You don't need a substitution to compute this. The integration limits are constant, so you can separate the variables to get two integrals. You'd end up with

`\displaystyle\iint_\Sigma\mathrm dS=4\pi a^2`

# # #

Looks like there's an altogether different question being asked now. Parameterize
`\Sigma` by

`\vec s(u,v)=u\cos v\,\vec\imath+u\sin v\,\vec\jmath+u^2\,\vec k`

with
`\sqrt2\le u\le\sqrt6` and
`0\le v\le2\pi`. Then

`\|\vec s_u*\vec s_v\|=u√(1+4u^2)`

The surface area of
`\Sigma` is

`\displaystyle\iint_\Sigma\mathrm dS=\int_0^(2\pi)\int_(\sqrt2)^(\sqrt6)u√(1+4u^2)\,\mathrm du\,\mathrm dv`

The integrand doesn't depend on
`v`, so integration with respect to
`v` contributes a factor of
`2\pi`. Substitute
`w=1+4u^2` to get
`\mathrm dw=8u\,\mathrm du`. Then

`\displaystyle\iint_\Sigma\mathrm dS=\frac\pi4\int_9^(25)\sqrt w\,\mathrm dw=\frac{49\pi}3`

# # #

Looks like yet another different question.

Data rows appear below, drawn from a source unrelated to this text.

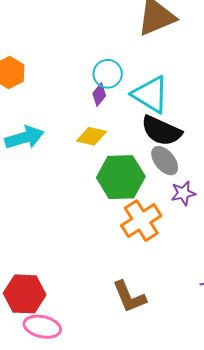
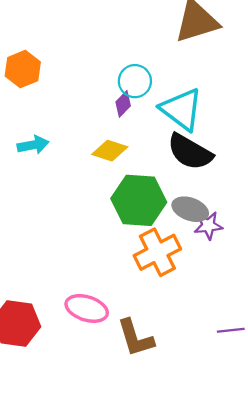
cyan arrow: (24, 138) -> (33, 145), size x0.7
gray ellipse: (165, 161) -> (190, 209), moved, turned -36
pink ellipse: (42, 327) -> (87, 308), moved

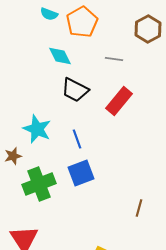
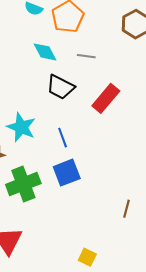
gray line: (114, 59) -> (86, 56), moved

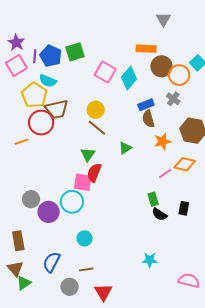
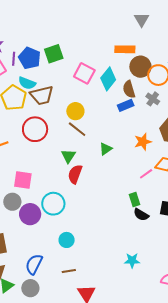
brown trapezoid: (57, 109) -> (42, 95), moved
brown semicircle: (148, 119) -> (129, 89), moved
red circle: (41, 123) -> (35, 129), moved
pink square: (83, 182) -> (23, 180), moved
gray circle: (70, 287) -> (30, 288), moved

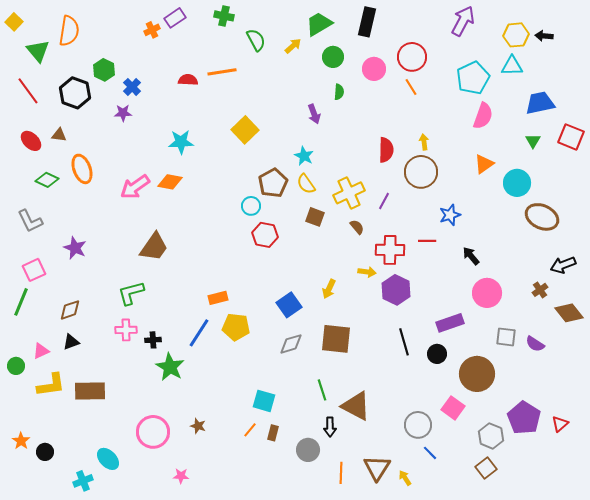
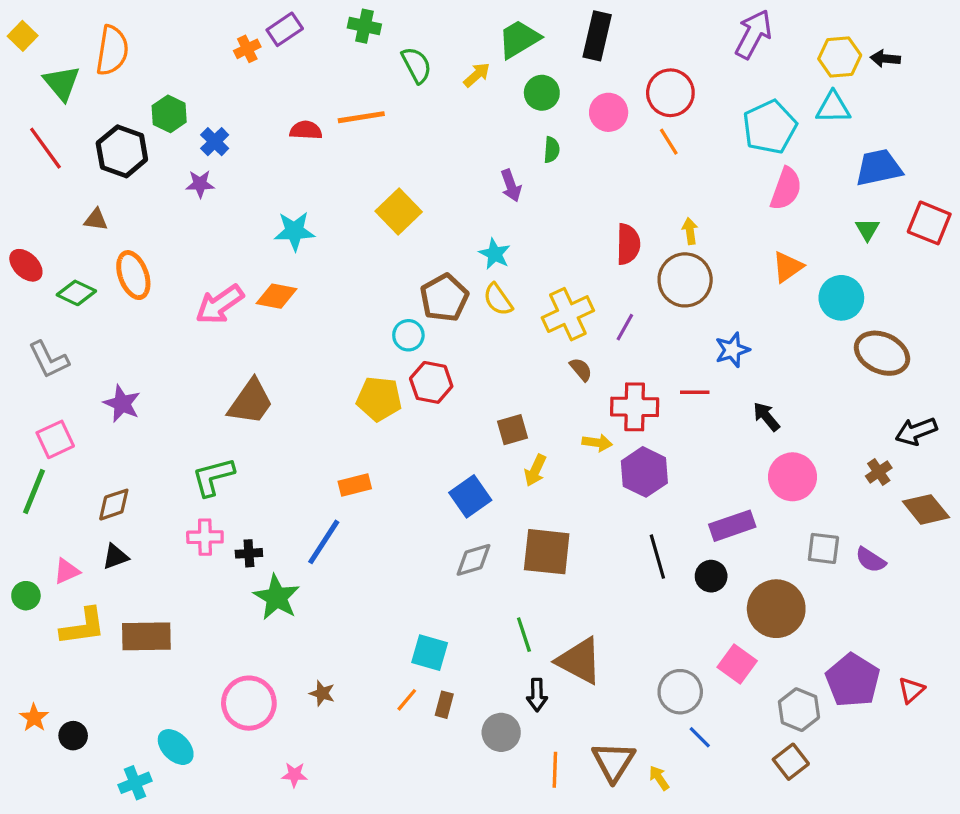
red ellipse: (31, 141) -> (26, 265), moved
brown square: (315, 217) -> (513, 430), moved, turned -36
yellow pentagon: (236, 327) -> (379, 399), moved

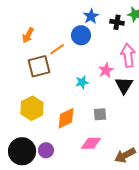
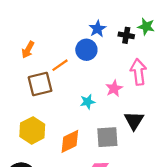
black triangle: (124, 85) -> (134, 120), moved
gray square: (100, 114) -> (107, 137), size x1.5

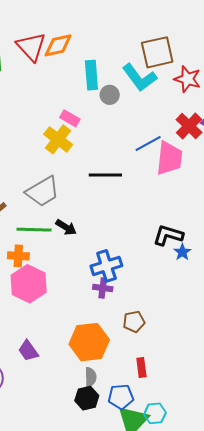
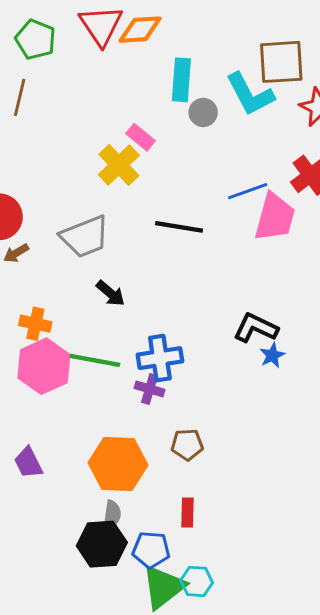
green line: (34, 230) -> (95, 360), moved
black hexagon: (87, 398) -> (102, 544), size x1.4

No figure was included in your post, so I'll assume the normal vector points outward from the surface, away from the origin.

Parameterize
`\Sigma` by

`\vec t(u,v)=u\,\vec\imath+u^2\,\vec\jmath+v\,\vec k`

with
`-1\le u\le1` and
`0\le v\le 2`. Take the normal vector to
`\Sigma` to be

`\vec t_u*\vec t_v=2u\,\vec\imath-\vec\jmath`

Then the flux of
`\vec F` across
`\Sigma` is

`\displaystyle\iint_\Sigma\vec F\cdot\mathrm d\vec S=\int_0^2\int_(-1)^1(u^2\,\vec\jmath-uv\,\vec k)\cdot(2u\,\vec\imath-\vec\jmath)\,\mathrm du\,\mathrm dv`

`\displaystyle\iint_\Sigma\vec F\cdot\mathrm d\vec S=-\int_0^2\int_(-1)^1u^2\,\mathrm du\,\mathrm dv`

`\displaystyle\iint_\Sigma\vec F\cdot\mathrm d\vec S=-2\int_(-1)^1u^2\,\mathrm du=-\frac43`

If instead the direction is toward the origin, the flux would be positive.